The changes I want to keep, clear skin and slow-growing leg hair, are both no more. I’m a mom with a head of straight and curly hair. My leg hair is out of control. When I manage to have a shower and there’s time to wash my hair OR shave my legs, I prioritize my hair.

My feet have gone from a size 10 to a size 11. Looks-wise they’re the same. So no vanity issues. Size-wise I have a problem. I’ve never been a crazy shoe-shopper person, but I like them and I wear them. I’ve been a size 10 for 20 years. That’s a lot of time to amass a reasonable shoe collection. Now all I can do is look at it. Don’t get me started on my two-year-old ski boots.

My boobs are another story. They’re huge compared to pre-pregnancy, but not that big compared to other milk-filled boobs. They used to just hang out and keep to themselves. Now they’re acting like they’re running the show. They’re colluding with my subconscious mind.

The other night Captain and I pick up takeout. We get home and I take my shirt off. Our place is officially a topless joint. If I’m not nursing, then I’m letting them air out.

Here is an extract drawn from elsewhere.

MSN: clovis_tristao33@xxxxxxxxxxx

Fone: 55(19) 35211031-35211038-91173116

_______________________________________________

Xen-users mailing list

I chow down on my salad with spicy peanut dressing. It’s so good! I hear something drip on the floor, did I spill salad dressing? I look down. Nothing. I continue to devour my salad. More dripping. What’s happening? I look down again. Milk is spurting out of both boobs.

My oxytocin is flowing.

Captain rushes to get me a burp cloth. He tells me,

“I definitely don’t enjoy my food as much as you do.”